** Opening DATA SUPPLIED block **

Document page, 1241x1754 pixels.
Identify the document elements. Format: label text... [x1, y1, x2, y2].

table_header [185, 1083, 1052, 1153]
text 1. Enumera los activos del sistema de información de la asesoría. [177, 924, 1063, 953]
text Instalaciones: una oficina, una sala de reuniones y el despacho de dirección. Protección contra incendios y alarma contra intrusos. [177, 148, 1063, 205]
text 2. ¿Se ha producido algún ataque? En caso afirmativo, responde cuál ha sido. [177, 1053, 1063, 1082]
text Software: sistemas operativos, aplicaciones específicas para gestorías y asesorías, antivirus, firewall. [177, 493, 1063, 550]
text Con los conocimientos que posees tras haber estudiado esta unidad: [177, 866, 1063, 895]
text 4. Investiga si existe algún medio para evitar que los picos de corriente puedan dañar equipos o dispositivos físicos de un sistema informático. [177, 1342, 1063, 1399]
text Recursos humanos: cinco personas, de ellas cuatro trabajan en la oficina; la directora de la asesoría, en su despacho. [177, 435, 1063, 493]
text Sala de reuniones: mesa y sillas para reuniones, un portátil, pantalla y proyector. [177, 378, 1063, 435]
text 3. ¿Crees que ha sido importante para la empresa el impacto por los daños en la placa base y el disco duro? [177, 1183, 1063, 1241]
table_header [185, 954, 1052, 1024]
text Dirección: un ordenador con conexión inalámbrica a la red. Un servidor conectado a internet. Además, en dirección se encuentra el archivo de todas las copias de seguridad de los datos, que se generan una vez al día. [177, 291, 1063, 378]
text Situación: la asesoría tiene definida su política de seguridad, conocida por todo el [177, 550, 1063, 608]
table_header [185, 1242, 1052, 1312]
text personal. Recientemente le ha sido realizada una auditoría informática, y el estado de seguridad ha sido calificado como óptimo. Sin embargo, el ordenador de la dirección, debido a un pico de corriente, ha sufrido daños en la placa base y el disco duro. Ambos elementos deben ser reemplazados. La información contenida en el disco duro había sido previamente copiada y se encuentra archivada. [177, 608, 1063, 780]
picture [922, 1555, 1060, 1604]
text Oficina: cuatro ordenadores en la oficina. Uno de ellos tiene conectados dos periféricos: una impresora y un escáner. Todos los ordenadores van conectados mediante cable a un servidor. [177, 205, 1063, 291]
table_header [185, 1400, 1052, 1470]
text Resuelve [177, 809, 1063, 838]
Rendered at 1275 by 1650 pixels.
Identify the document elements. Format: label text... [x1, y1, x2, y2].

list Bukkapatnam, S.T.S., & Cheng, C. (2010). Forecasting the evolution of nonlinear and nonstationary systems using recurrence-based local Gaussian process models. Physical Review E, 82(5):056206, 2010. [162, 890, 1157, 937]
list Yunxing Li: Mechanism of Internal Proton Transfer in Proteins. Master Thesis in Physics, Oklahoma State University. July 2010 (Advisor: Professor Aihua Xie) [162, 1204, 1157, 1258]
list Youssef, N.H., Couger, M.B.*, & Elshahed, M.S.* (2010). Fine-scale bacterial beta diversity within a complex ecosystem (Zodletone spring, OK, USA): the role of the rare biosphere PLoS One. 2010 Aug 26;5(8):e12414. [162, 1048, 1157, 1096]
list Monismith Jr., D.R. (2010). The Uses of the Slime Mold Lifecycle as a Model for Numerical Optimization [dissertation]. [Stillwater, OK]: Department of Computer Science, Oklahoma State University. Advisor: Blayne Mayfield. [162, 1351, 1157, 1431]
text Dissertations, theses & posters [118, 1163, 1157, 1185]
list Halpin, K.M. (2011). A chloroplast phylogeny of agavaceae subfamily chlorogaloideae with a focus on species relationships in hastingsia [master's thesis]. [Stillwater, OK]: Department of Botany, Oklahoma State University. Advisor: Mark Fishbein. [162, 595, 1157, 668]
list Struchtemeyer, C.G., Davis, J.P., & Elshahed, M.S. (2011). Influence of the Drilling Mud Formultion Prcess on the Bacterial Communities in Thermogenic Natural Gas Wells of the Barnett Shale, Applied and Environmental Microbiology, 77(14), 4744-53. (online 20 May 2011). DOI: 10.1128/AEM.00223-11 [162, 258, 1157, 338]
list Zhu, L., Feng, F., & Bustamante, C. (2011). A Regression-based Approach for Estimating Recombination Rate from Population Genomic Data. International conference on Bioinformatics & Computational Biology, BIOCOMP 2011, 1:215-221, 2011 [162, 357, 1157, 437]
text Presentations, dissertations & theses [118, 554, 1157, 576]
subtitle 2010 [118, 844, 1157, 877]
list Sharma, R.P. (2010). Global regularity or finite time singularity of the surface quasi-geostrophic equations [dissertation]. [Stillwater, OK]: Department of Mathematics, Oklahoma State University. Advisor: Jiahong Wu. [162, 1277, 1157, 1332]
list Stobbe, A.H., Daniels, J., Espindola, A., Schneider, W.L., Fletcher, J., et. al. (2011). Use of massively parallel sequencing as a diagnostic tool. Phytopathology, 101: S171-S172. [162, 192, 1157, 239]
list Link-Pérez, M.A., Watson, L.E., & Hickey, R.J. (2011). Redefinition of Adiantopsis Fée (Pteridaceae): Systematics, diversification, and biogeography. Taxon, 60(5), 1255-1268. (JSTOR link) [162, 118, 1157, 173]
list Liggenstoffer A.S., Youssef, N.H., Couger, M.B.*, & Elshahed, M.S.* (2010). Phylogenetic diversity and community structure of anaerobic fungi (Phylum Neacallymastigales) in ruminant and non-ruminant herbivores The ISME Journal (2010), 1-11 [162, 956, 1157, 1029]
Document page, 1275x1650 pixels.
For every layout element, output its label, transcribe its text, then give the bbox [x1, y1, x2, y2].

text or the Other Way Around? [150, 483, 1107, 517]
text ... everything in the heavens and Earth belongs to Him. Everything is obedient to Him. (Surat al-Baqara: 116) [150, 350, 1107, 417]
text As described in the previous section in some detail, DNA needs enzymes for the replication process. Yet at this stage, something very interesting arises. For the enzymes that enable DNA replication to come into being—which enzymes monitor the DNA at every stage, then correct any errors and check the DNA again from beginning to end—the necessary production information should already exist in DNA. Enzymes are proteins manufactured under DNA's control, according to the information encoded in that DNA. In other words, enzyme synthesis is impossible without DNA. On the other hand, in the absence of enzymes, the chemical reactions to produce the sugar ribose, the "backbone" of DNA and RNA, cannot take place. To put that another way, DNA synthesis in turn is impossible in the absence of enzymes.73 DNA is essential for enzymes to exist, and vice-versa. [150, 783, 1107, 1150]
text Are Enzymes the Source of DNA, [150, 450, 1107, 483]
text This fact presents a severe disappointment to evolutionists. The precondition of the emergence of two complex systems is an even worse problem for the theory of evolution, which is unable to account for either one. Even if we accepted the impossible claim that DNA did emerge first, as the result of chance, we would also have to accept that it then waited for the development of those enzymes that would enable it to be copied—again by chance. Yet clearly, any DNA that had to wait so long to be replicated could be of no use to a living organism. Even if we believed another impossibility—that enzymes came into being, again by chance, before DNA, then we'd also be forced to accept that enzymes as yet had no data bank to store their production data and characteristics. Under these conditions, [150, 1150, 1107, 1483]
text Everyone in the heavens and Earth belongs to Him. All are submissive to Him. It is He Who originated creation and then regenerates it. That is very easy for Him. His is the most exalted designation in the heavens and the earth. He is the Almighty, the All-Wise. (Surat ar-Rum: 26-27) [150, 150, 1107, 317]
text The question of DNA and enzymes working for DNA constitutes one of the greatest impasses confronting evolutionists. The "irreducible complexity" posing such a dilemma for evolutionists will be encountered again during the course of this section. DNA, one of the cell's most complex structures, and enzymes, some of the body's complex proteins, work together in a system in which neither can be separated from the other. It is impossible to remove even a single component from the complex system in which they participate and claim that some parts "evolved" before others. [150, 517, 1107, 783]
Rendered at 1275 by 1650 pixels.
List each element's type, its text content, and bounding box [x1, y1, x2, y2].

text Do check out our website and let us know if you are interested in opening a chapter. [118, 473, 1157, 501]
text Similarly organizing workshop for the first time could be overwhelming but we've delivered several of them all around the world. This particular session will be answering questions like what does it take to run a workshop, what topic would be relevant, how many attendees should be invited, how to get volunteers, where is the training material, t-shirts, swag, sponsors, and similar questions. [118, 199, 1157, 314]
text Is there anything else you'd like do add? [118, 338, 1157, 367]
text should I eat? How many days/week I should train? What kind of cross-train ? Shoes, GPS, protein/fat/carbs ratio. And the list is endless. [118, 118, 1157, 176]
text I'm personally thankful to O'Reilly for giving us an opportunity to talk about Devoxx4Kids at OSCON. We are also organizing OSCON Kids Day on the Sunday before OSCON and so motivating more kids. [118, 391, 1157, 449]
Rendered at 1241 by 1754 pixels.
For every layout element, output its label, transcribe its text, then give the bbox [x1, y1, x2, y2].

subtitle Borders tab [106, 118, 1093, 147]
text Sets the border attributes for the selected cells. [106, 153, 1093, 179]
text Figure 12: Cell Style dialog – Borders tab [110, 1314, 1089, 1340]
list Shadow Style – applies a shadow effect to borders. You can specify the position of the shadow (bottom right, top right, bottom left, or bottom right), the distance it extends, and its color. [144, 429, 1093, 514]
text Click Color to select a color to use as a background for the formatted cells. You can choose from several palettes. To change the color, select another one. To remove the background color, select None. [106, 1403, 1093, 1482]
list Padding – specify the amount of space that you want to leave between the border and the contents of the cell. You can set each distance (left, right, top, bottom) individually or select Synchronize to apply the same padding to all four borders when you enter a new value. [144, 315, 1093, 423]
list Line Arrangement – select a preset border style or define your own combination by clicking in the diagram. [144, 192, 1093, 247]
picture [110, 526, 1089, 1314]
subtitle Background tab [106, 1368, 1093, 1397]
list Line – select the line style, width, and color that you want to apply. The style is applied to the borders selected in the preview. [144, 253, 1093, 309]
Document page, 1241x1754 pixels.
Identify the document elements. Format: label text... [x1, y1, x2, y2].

** Closing DATA SUPPLIED block **

Across all the entries, count the lines that contain "heavens", and state nothing but the total.

TASK RESPONSE
2